◆ **Work order**: Scan the records below for the string "labels" and return every line where it appears.

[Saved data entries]
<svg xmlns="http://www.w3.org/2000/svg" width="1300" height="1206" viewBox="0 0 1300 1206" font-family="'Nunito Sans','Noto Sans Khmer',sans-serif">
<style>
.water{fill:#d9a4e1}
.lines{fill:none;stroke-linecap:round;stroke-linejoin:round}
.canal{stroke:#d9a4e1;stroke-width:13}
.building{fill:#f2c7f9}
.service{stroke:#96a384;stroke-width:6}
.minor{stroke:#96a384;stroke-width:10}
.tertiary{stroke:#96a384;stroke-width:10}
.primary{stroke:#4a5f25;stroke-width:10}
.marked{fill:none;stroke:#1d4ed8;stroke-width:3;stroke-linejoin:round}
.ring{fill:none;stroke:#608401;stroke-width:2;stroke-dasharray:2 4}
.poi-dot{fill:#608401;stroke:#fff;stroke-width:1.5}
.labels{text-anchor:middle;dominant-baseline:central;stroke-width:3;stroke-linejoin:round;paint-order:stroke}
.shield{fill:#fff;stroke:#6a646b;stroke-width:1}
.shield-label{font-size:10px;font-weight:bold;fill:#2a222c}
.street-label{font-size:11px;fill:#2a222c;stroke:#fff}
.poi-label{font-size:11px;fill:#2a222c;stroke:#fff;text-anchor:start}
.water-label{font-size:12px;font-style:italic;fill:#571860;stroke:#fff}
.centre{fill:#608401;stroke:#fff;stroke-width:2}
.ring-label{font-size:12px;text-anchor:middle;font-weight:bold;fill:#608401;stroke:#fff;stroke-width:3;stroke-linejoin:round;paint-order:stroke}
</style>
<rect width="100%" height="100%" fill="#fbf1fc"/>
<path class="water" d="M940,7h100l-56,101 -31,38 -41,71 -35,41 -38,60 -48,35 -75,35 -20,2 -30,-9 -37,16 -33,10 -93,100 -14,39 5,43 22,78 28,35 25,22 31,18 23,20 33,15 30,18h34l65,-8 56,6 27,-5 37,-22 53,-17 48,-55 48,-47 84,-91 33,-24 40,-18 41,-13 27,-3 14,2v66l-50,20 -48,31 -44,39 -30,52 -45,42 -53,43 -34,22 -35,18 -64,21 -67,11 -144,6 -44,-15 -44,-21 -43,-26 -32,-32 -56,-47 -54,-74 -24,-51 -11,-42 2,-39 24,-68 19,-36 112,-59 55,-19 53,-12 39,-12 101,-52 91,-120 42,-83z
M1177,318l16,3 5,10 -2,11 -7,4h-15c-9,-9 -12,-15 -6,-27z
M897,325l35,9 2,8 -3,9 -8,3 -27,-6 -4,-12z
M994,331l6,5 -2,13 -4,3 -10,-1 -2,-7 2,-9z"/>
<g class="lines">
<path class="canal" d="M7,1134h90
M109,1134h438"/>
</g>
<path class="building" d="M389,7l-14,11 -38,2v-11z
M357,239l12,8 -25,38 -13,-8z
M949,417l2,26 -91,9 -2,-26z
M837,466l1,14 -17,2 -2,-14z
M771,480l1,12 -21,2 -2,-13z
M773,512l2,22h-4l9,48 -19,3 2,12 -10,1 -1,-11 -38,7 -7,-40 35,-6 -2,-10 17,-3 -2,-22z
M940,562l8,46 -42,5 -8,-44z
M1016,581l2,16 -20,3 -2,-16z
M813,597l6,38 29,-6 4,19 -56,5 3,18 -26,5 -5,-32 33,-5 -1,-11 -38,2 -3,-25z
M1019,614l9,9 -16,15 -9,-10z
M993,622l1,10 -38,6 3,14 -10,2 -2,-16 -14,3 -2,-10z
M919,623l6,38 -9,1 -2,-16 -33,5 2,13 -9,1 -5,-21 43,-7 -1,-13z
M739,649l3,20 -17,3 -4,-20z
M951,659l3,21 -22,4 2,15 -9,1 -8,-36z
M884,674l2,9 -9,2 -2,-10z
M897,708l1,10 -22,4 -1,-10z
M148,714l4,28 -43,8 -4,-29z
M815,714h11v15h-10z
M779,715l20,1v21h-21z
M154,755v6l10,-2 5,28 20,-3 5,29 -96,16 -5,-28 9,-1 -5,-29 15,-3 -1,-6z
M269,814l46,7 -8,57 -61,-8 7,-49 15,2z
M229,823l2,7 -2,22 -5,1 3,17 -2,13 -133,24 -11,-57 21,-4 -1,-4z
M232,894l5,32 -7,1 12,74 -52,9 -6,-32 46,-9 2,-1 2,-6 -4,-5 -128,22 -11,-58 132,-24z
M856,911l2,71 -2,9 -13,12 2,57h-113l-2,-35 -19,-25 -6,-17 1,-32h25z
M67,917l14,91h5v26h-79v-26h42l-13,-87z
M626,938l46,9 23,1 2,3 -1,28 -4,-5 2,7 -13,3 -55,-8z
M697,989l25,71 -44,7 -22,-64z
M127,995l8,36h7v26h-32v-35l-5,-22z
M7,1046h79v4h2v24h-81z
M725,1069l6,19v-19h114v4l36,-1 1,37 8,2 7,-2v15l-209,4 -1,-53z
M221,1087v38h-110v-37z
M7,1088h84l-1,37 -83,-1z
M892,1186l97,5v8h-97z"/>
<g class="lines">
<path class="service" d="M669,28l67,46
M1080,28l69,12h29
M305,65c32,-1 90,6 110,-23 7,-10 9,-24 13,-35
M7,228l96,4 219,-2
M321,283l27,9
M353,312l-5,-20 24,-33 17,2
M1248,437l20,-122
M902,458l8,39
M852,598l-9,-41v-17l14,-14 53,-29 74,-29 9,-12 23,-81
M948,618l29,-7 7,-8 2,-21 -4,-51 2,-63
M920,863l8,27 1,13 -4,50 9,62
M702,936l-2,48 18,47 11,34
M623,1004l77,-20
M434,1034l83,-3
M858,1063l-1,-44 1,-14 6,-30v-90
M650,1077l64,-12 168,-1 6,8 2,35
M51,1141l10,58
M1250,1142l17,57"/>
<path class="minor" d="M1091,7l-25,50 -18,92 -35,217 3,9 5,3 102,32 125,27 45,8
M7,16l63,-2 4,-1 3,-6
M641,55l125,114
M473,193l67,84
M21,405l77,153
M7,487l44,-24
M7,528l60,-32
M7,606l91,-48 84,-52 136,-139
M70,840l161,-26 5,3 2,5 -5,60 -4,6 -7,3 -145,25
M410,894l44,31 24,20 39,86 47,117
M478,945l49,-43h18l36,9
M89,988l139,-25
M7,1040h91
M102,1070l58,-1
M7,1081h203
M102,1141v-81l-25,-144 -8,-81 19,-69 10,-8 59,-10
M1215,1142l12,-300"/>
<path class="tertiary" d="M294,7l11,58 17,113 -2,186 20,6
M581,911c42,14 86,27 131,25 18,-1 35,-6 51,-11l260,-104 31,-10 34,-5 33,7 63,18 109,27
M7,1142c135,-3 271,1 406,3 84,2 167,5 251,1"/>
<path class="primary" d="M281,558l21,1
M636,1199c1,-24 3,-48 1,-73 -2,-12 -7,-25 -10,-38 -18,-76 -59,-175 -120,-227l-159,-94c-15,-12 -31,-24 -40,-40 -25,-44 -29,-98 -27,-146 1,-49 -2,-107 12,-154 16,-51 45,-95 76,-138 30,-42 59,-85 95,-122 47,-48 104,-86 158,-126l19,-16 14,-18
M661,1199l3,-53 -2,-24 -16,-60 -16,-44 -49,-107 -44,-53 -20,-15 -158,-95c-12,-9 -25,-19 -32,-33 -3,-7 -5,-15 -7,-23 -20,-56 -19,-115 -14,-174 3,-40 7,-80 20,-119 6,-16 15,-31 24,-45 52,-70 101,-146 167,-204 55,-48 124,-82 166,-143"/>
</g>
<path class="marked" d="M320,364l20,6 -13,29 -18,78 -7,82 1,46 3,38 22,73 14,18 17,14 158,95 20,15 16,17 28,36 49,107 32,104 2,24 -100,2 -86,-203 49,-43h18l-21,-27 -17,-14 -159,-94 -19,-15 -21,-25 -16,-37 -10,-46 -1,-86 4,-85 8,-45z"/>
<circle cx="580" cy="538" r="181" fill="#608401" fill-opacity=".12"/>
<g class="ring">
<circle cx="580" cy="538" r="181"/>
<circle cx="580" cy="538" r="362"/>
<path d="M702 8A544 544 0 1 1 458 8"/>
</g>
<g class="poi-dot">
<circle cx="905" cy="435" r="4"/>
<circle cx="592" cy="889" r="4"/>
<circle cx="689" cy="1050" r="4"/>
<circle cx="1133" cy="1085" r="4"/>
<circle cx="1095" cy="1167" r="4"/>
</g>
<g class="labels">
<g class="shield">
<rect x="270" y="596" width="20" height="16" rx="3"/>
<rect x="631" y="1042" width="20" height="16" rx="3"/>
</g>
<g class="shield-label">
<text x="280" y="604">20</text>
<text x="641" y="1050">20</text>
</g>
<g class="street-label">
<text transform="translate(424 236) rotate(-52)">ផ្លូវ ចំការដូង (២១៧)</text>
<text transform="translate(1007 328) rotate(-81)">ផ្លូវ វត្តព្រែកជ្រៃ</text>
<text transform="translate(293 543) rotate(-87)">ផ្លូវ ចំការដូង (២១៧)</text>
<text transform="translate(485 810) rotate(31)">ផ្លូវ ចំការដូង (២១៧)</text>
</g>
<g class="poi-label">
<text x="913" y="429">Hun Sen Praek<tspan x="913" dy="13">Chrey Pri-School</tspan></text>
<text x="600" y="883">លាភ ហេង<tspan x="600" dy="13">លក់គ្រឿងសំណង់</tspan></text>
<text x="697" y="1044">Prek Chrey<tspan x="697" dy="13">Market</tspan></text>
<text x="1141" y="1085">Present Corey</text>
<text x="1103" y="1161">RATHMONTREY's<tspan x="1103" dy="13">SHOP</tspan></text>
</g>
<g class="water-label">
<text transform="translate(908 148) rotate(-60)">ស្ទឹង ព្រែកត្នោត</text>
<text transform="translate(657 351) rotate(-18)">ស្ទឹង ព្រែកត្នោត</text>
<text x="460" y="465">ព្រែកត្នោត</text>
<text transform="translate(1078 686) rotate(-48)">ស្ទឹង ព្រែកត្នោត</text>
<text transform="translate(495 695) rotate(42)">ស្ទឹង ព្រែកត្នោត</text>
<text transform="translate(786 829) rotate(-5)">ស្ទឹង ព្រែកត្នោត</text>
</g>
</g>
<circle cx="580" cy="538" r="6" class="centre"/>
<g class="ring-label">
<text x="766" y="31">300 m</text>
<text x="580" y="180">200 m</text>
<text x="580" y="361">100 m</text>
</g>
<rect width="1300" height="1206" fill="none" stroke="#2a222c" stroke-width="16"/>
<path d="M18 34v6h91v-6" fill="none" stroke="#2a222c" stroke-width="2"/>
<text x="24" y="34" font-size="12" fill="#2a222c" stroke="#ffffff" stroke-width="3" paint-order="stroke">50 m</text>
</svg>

◆ **Final answer**:
.labels{text-anchor:middle;dominant-baseline:central;stroke-width:3;stroke-linejoin:round;paint-order:stroke}
<g class="labels">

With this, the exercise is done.